Department of Anesthesiology, the Eighth Affiliated Hospital, Sun Yat-sen University, Shenzhen 518033, China.
Department of Anesthesiology, Sun Yat-Sen Memorial Hospital, Sun Yat-Sen University, Guangzhou 510000, China.
Postgrad Med J. 2023 Nov 20;99(1178):1280-1286. doi: 10.1093/postmj/qgad087.
Controlled low central venous pressure (CLCVP) technique has been extensively validated in clinical practices to decrease intraoperative bleeding during liver resection process; however, no studies to date have attempted to propose a scoring method to better understand what risk factors might still be responsible for bleeding when CLCVP technique was implemented.

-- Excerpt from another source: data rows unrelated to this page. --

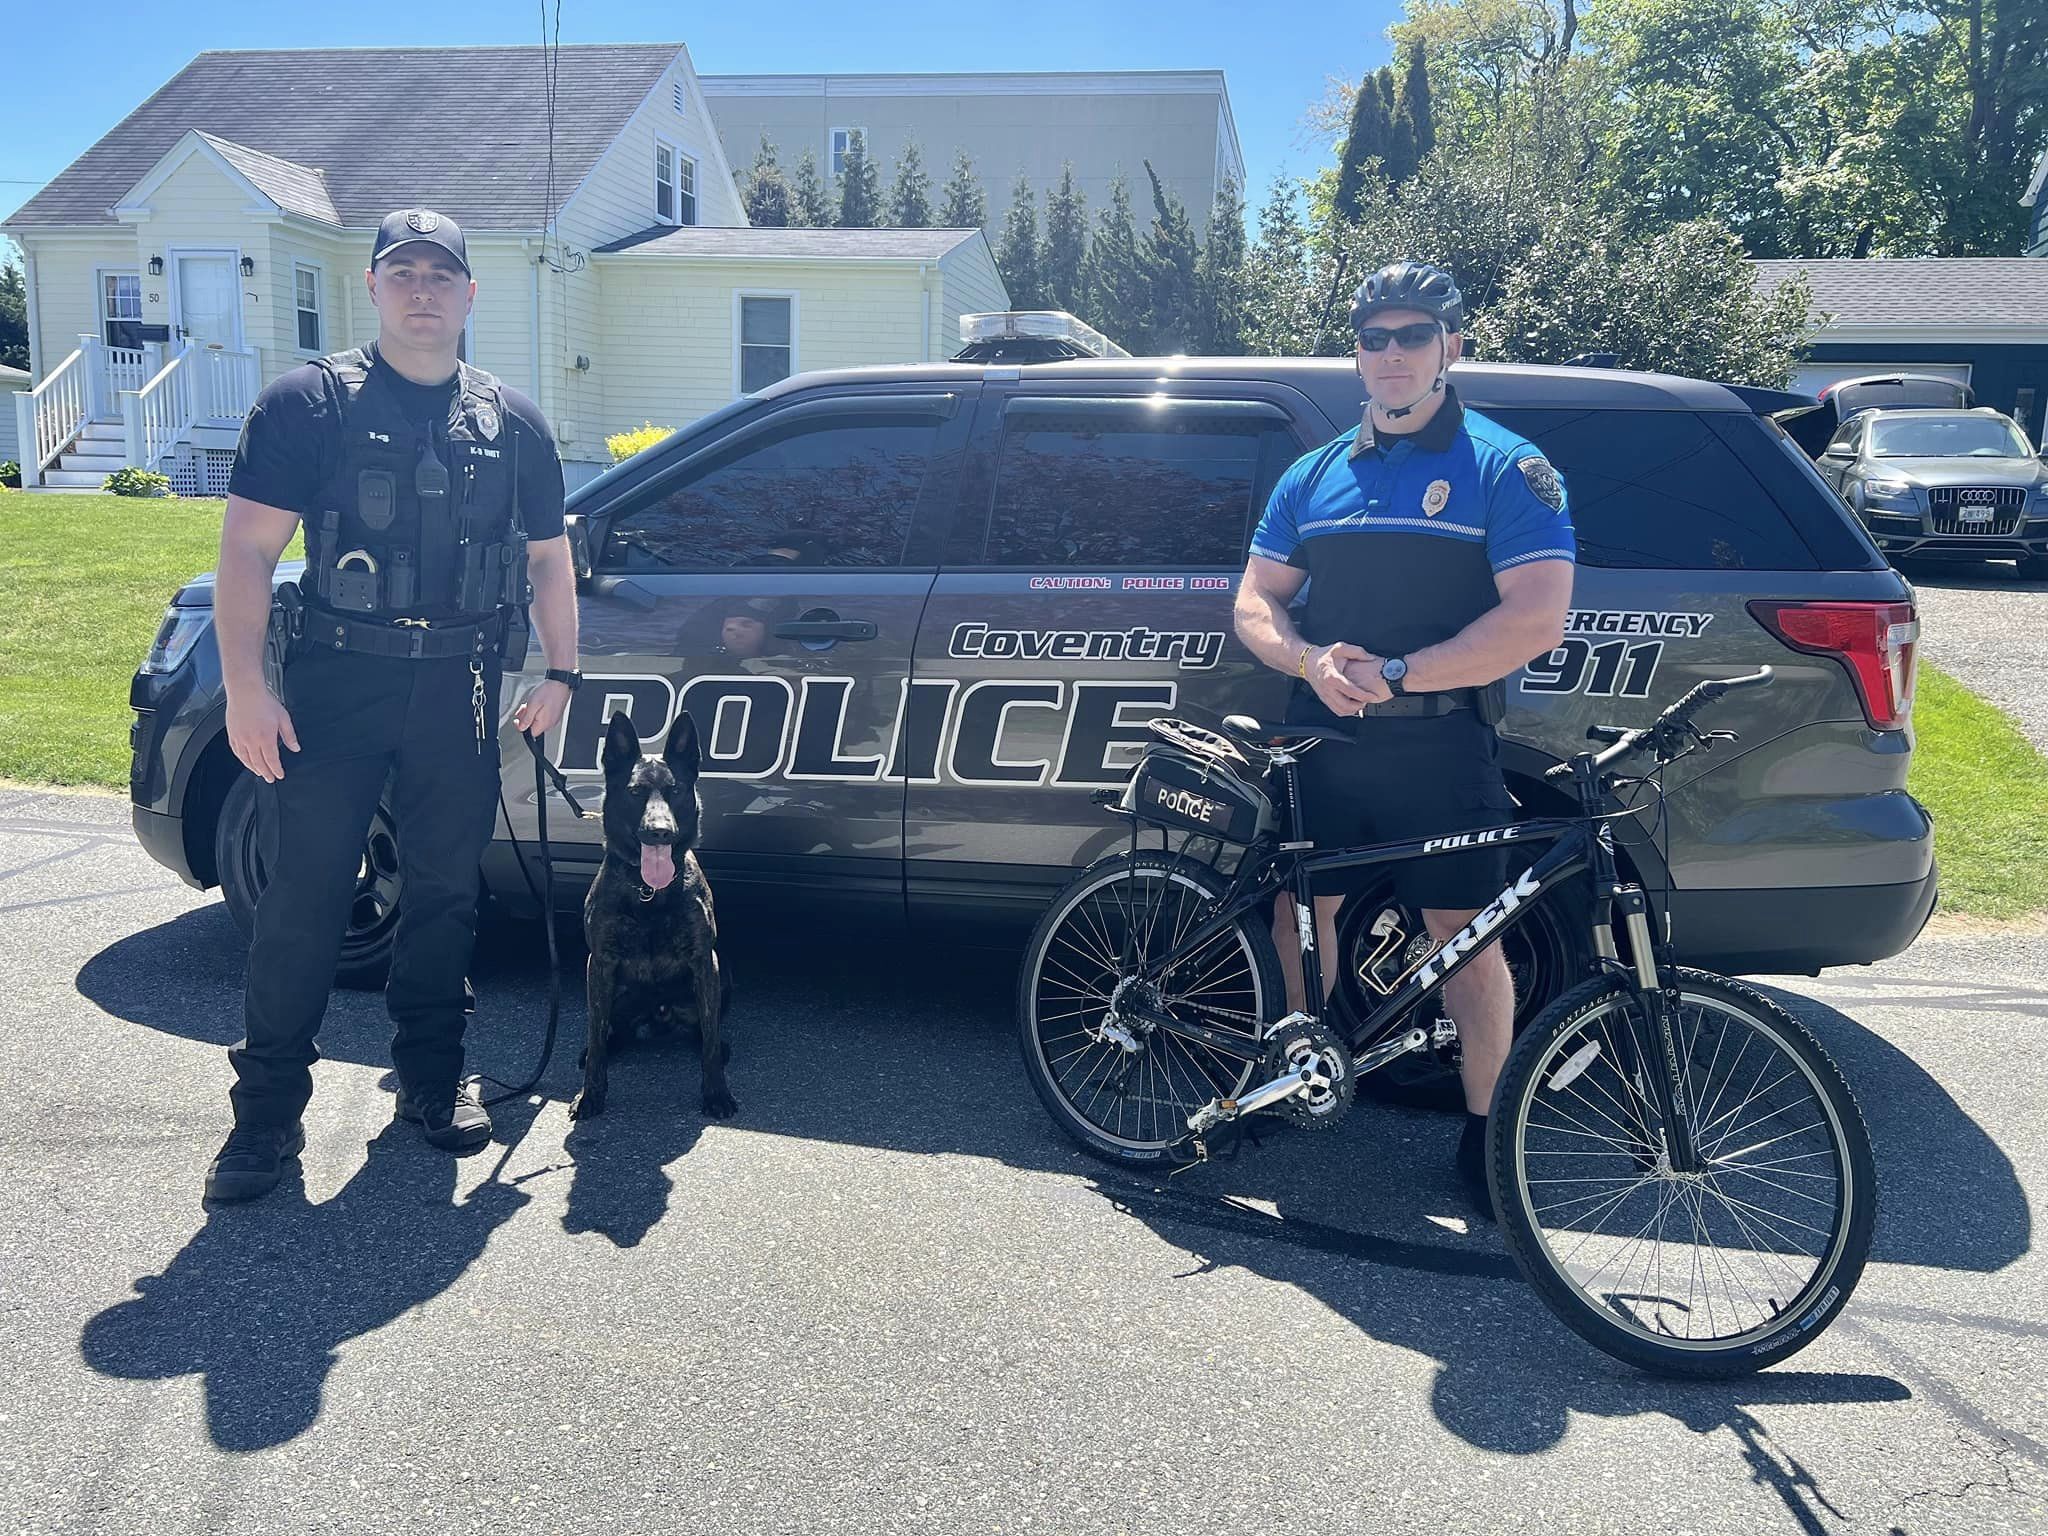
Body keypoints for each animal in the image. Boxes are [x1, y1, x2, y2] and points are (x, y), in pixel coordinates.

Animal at [569, 716, 737, 1122]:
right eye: (634, 792)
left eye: (675, 790)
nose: (660, 831)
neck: (649, 891)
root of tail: (658, 1017)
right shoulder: (599, 963)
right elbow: (594, 1034)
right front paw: (590, 1094)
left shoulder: (704, 960)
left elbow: (709, 1041)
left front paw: (716, 1092)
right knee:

We aimed to use machine learning to develop a model for detecting the risk factors of major bleeding in patients who underwent liver resection using CLCVP technique. We reviewed the medical records of 1077 patients who underwent liver surgery between January 2017 and June 2020. We evaluated the XGBoost model and logistic regression model using stratified K-fold cross-validation (K = 5), and the area under the receiver operating characteristic curve, the recall rate, precision rate, and accuracy score were calculated and compared. The SHapley Additive exPlanations was employed to identify the most influencing factors and their contribution to the prediction.

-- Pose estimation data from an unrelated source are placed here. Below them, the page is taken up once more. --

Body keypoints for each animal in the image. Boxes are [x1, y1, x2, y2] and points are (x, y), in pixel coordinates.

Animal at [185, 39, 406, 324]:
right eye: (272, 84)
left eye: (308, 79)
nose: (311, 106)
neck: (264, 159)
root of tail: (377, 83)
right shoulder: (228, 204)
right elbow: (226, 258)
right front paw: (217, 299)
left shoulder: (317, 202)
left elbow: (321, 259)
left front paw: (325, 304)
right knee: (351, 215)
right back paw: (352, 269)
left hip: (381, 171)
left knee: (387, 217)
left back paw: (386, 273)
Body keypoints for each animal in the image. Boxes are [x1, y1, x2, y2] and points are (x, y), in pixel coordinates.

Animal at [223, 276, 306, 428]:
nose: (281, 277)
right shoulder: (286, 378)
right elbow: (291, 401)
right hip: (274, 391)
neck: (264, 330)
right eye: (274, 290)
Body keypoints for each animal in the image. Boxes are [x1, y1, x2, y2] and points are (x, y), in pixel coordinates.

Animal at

The XGBoost classifier with an accuracy of 0.80 and precision of 0.89 outperformed the logistic regression model with an accuracy of 0.76 and precision of 0.79. According to the SHapley Additive exPlanations summary plot, the top six variables ranked from most to least important included intraoperative hematocrit, surgery duration, intraoperative lactate, preoperative hemoglobin, preoperative aspartate transaminase, and Pringle maneuver duration.
Anesthesiologists should be aware of the potential impact of increased Pringle maneuver duration and lactate levels on intraoperative major bleeding in patients undergoing liver resection with CLCVP technique. What is already known on this topic-Low central venous pressure technique has already been extensively validated in clinical practices, with no prediction model for major bleeding. What this study adds-The XGBoost classifier outperformed logistic regression model for the prediction of major bleeding during liver resection with low central venous pressure technique. How this study might affect research, practice, or policy-anesthesiologists should be aware of the potential impact of increased PM duration and lactate levels on intraoperative major bleeding in patients undergoing liver resection with CLCVP technique.
在肝切除术过程中,控制性低中心静脉压(CLCVP)技术已在临床实践中得到广泛验证,可以减少术中出血;然而,迄今为止尚无研究试图提出一种评分方法,以更好地了解在实施 CLCVP 技术时哪些危险因素仍可能导致出血。
我们旨在使用机器学习为使用 CLCVP 技术进行肝切除术的患者建立检测大出血风险因素的模型。我们回顾了 2017 年 1 月至 2020 年 6 月期间接受肝手术的 1077 名患者的病历。我们使用分层 K 折交叉验证(K=5)评估 XGBoost 模型和逻辑回归模型,计算并比较了受试者工作特征曲线下面积、召回率、精度率和准确率评分。采用 Shapley 加法解释法确定最具影响力的因素及其对预测的贡献。
XGBoost 分类器的准确率为 0.80,精度为 0.89,优于准确率为 0.76、精度为 0.79 的逻辑回归模型。根据 Shapley 加法解释摘要图,最重要的前六个变量从最重要到最不重要依次为术中血细胞比容、手术时间、术中乳酸、术前血红蛋白、术前天冬氨酸转氨酶和阻断时间。
麻醉师应注意增加阻断时间和乳酸水平对接受 CLCVP 技术行肝切除术患者术中大出血的潜在影响。
本研究主题已知内容-低中心静脉压技术已在临床实践中得到广泛验证,尚无预测大出血的模型。本研究新增内容-XGBoost 分类器在预测低中心静脉压技术行肝切除术术中大出血方面优于逻辑回归模型。本研究可能对研究、实践或政策产生的影响-麻醉师应注意增加阻断时间和乳酸水平对接受 CLCVP 技术行肝切除术患者术中大出血的潜在影响。